How all occasions do inform against me
And spur my dull revenge! What is a man,(35)
If his chief good and market of his time
Be but to sleep and feed? A beast, no more.
Sure, he that made us with such large discourse,
Looking before and after, gave us not
That capability and godlike reason(40)
To fust in us unused. Now, whether it be
Bestial oblivion, or some craven scruple
Of thinking too precisely on the event—
A thought which, quarter'd, hath but one part wisdom
And ever three parts coward—I do not know(45)
Why yet I live to say 'This thing's to do,'
Sith I have cause, and will, and strength, and means
To do't. Examples gross as earth exhort me.
Witness this army, of such mass and charge,
Led by a delicate and tender prince,(50)
Whose spirit with divine ambition puff'd,
Makes mouths at the invisible event,
Exposing what is mortal and unsure
To all that fortune, death, and danger dare,
Even for an eggshell. Rightly to be great(55)

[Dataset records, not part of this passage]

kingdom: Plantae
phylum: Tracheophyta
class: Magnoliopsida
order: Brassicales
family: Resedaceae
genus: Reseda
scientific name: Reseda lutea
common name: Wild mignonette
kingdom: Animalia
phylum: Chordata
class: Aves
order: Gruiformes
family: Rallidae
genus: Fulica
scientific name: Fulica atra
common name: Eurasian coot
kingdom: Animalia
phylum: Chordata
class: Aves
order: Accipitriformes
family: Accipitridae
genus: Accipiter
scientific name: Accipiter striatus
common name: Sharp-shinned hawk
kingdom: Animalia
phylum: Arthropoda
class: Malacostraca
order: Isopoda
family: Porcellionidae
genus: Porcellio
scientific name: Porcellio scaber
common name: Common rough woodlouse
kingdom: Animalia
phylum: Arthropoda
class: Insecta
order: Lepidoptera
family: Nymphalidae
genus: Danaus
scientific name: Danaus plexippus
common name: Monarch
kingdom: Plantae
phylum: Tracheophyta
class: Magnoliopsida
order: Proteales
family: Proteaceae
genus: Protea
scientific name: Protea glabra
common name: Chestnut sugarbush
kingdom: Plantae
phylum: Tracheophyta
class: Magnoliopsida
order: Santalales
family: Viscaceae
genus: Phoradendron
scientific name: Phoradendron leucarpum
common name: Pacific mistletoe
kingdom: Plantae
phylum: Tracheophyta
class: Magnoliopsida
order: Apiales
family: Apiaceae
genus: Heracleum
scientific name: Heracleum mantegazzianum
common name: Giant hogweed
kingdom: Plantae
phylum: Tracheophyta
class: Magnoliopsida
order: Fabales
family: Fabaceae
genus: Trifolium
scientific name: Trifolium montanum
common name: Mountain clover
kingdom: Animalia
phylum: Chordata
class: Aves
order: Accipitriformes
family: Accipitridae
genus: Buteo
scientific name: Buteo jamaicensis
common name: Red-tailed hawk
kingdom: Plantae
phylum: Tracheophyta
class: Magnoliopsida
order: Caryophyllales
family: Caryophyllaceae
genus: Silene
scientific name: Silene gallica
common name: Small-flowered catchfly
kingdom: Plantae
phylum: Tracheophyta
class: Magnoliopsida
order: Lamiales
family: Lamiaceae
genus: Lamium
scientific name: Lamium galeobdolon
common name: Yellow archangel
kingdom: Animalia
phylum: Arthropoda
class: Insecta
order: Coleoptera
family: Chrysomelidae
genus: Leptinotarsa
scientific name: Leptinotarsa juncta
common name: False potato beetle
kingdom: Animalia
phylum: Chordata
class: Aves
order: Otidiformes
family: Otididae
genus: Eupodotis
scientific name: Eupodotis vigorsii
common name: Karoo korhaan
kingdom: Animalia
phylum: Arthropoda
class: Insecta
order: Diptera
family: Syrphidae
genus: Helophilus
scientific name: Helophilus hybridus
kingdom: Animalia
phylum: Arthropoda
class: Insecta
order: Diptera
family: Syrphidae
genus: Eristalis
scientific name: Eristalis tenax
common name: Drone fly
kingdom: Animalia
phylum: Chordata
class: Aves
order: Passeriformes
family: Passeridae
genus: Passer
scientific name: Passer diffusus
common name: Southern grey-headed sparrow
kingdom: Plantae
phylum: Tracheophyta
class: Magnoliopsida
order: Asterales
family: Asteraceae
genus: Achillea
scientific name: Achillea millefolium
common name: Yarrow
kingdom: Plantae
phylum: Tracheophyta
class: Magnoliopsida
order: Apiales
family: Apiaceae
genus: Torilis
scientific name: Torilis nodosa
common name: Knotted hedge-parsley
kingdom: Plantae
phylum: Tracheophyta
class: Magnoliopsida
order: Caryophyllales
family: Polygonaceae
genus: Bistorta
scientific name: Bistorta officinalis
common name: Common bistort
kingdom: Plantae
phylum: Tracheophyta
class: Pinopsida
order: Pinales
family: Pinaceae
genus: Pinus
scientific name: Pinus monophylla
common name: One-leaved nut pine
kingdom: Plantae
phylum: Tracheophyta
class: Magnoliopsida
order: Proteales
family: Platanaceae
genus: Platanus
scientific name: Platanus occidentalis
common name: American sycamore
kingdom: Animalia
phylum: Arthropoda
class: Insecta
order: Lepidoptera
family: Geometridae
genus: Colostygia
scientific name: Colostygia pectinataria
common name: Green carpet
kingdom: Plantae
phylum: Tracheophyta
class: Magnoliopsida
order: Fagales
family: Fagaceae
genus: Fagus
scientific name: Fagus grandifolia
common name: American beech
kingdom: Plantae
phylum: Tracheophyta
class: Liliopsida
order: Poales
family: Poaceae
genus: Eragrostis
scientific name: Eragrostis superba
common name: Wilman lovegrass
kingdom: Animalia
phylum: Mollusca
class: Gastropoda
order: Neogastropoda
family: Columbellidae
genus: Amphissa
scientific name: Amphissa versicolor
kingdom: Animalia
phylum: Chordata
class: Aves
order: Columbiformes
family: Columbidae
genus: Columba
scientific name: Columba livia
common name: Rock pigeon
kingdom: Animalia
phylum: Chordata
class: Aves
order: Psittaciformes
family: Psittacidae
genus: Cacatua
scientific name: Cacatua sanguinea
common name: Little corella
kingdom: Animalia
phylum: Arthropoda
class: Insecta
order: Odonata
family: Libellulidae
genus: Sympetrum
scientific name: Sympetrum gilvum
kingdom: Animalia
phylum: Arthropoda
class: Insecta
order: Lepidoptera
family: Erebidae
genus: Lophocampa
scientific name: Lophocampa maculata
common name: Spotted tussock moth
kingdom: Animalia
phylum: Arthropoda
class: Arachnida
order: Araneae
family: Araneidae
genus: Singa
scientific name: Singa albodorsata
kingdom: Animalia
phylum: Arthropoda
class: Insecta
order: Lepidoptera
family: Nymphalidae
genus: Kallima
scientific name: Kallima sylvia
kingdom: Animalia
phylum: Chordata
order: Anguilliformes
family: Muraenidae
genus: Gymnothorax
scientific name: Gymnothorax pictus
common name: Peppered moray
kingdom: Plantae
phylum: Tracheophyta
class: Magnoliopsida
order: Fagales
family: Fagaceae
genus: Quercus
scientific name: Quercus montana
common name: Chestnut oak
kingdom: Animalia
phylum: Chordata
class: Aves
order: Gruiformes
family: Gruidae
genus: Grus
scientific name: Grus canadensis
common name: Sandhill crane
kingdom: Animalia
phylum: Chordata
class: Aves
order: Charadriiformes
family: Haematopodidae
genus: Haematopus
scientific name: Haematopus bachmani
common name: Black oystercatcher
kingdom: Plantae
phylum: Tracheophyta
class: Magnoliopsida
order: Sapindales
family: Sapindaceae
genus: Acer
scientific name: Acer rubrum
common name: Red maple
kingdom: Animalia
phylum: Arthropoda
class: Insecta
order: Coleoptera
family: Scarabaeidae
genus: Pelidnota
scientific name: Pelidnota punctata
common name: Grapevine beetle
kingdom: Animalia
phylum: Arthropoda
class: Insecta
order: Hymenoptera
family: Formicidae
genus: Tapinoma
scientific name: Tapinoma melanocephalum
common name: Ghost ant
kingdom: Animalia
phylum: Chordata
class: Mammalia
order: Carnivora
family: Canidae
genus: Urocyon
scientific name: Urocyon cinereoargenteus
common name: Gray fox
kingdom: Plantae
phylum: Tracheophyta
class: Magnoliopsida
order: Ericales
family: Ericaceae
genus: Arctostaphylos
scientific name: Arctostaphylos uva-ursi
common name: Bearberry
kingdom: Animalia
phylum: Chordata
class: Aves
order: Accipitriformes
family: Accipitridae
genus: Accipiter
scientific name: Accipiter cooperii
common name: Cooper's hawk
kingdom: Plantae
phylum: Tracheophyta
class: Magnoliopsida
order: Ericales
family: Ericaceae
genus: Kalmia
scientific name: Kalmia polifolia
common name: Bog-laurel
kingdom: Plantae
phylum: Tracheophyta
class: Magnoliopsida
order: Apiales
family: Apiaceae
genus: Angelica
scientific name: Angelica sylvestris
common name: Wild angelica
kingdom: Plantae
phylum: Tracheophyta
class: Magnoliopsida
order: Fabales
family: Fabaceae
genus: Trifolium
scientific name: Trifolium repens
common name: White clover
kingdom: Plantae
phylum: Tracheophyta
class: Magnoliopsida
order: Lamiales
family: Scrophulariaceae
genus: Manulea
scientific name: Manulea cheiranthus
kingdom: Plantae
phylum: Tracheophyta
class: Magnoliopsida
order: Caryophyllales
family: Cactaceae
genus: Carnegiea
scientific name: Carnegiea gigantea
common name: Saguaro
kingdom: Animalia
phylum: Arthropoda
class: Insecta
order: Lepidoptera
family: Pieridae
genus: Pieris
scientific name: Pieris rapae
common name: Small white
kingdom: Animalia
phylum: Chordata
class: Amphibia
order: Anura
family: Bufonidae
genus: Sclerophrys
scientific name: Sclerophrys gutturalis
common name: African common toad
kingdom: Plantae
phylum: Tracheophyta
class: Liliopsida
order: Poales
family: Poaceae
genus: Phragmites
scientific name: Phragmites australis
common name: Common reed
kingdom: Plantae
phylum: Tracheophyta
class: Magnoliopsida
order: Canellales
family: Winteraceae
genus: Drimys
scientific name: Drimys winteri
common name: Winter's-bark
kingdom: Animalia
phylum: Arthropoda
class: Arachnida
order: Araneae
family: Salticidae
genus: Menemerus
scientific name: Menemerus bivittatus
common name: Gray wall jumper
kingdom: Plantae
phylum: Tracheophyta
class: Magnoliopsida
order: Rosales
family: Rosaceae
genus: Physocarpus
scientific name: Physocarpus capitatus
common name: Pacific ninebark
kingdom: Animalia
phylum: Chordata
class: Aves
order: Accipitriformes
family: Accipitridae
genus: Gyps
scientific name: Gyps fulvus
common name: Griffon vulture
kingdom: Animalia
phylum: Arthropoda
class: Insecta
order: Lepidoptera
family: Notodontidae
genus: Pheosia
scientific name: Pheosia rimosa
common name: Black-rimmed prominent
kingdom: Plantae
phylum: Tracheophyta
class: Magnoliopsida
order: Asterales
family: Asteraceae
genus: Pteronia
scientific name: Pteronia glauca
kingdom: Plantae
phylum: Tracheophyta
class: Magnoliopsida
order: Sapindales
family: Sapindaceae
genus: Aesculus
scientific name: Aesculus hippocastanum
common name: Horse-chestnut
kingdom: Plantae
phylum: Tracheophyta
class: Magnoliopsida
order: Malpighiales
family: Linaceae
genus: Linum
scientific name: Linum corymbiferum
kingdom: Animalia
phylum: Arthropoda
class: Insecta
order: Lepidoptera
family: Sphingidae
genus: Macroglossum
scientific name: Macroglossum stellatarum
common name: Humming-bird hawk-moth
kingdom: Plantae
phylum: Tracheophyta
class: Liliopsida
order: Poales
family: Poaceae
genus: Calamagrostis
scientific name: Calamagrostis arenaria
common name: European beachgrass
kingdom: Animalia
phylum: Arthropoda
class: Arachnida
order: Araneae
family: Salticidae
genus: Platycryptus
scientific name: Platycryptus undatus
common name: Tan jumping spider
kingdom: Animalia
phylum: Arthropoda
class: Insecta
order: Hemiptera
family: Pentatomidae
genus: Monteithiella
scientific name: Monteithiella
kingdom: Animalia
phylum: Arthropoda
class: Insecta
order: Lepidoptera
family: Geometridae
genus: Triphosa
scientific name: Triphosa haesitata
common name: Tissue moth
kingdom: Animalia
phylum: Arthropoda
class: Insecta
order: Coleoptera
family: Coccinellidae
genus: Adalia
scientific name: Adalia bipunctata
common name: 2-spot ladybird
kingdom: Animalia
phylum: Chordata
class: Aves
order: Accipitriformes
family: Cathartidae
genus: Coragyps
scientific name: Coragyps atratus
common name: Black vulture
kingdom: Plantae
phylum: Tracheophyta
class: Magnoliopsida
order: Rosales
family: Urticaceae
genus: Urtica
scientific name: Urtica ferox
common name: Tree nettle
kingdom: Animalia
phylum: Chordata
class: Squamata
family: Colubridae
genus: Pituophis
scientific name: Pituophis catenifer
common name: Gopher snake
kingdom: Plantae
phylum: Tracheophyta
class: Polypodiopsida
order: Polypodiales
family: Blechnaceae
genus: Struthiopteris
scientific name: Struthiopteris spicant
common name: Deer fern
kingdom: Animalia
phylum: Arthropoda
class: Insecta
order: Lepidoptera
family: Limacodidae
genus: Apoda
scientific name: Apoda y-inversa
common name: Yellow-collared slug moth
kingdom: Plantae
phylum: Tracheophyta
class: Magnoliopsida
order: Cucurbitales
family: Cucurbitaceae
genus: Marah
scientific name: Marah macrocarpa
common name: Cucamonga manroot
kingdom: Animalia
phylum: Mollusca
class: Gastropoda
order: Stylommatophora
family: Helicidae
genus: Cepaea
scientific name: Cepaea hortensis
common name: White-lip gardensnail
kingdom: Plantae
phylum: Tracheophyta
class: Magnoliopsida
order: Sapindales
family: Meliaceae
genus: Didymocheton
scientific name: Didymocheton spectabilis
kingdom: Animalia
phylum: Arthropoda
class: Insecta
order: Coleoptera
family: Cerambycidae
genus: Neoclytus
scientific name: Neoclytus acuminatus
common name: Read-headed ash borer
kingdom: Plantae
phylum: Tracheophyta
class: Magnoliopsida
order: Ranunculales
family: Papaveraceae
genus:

Is not to stir without great argument,
But greatly to find quarrel in a straw
When honour's at the stake. How stand I then,
That have a father kill'd, a mother stain'd,
Excitements of my reason and my blood,(60)
And let all sleep, while to my shame I see
The imminent death of twenty thousand men
That for a fantasy and trick of fame
Go to their graves like beds, fight for a plot
Whereon the numbers cannot try the cause,(65)
Which is not tomb enough and continent
To hide the slain? O, from this time forth,
My thoughts be bloody, or be nothing worth

*How does the tones of this soliloquy compare to the others? What do the arguments in previous soliloquys contribute to the argument here?